I didn’t have my contacts in. I was wearing a nightdress…
[Aside: When I told my patient – young dude – this story, his sole response was, “You wear a nightdress? Sooo, when is your 86th birthday?”]
…I looked like death. My car was still in another neighbourhood where I’d left it the night before. Bleeding into a pair of sneakers, I ran to J’s large truck which I should not be allowed to drive, even when I can see. I somehow turned the windshield wipers on immediately – beautiful sunny day – and any attempt to turn them off just seemed to accelerate their taunting squeals of friction. Even squinting and with my chin on the steering wheel like – well played, dude patient – an 86-year-old, I was blind and hoping for the best.
I made it to the Superstore just in time for high noon of Mother’s Day madness. Despite a full-on limp I ran non-stop, filling my basket with new dishes and all new ingredients.
I even swung by the liquor store to grab the biggest Bailey’s I could find. I had, regretfully, asked J’s mom to come “extra hungry, ‘cause it’s gonna be a feast!”. If nothing else, I felt obligated to get her drunk.
Since the mere typing of this story is giving me the stress sweats, I’ll wrap it up quickly:
The kitchen was a mess. She didn’t seem to care. Coffee and Bailey’s? Nailed it. Shower/make-up/getting dressed? Fuck, no! Planned eating time? 12:15. Actual eating time? 2:45. Unexpected (but always welcome) two extra guests? Ain’t no thang! Just a little extra sweat and feigned coolness. Once the quiche was in the oven, I even fooled myself.
It all came together.

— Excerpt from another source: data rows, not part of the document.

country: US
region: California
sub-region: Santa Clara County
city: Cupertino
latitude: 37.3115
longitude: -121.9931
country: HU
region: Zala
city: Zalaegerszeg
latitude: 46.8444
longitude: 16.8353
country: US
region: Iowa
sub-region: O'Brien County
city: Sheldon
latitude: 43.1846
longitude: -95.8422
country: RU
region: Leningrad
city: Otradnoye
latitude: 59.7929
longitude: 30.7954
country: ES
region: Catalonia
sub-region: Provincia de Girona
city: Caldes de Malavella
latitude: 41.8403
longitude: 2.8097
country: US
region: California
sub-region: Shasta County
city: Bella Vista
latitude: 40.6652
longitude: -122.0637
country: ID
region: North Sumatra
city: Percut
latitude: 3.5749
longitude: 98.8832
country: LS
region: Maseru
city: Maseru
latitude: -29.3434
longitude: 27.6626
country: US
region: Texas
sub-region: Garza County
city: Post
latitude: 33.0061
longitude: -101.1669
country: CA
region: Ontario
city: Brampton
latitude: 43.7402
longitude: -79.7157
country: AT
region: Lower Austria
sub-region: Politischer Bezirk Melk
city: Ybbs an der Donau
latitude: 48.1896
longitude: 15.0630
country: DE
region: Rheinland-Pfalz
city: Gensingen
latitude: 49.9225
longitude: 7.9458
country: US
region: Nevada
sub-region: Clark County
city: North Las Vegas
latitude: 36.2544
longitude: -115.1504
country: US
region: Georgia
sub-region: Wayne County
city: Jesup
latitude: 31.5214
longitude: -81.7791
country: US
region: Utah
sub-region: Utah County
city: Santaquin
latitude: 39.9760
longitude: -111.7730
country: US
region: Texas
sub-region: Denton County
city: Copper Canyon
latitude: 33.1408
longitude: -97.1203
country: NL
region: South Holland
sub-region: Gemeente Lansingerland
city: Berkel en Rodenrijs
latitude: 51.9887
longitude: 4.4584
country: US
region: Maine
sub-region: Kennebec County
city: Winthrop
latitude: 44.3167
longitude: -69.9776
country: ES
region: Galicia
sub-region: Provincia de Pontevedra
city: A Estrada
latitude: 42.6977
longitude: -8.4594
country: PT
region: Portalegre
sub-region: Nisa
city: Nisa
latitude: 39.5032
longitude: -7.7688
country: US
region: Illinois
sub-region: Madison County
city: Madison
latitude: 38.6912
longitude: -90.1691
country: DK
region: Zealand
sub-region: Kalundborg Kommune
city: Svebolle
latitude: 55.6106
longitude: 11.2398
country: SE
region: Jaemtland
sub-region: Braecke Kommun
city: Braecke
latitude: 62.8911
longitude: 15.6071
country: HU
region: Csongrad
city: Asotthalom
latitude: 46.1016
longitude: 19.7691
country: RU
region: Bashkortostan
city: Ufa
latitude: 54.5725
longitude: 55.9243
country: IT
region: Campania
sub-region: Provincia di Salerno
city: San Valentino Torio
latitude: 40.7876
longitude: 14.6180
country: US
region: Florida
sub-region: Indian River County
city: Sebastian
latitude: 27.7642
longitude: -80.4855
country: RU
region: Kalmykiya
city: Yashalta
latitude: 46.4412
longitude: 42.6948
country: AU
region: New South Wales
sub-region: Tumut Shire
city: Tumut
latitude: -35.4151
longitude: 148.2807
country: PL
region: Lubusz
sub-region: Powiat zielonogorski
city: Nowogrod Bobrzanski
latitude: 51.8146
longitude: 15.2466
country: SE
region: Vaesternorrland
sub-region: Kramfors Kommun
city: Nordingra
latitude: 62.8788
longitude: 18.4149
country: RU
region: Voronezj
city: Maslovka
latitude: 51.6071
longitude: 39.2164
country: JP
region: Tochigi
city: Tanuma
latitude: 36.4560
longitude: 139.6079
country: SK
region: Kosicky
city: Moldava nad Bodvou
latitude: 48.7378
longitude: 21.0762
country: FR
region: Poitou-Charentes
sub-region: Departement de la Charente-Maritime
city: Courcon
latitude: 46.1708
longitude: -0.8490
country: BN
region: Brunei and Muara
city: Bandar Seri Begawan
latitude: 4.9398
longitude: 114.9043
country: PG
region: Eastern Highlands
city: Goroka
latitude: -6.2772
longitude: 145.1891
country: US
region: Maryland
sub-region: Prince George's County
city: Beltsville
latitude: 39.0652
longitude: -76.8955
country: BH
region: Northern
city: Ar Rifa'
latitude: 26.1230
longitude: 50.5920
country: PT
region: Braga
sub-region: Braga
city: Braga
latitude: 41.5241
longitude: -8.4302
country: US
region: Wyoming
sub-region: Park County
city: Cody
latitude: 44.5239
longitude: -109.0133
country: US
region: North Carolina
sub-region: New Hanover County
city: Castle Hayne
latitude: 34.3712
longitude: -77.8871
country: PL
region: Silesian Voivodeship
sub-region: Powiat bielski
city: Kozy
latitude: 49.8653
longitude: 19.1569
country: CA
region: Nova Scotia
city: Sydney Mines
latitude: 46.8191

I like to think the second quiche was better than the annihilated original. We’re still eating leftovers. And my foot is still attached.
Most expensive brunch ever. But worth the story.
Hey, but now you know how to make quiche really well. Definitely a good story. Don’t forget your contacts ANYMORE MISSY!
Oh how I love you. Love you like a rock. I love you. Get down on my knees (?) and hug you. (Weird song lyrics now that I think of it.)
AMAZING!!! All around! Aside: I wear a onesie.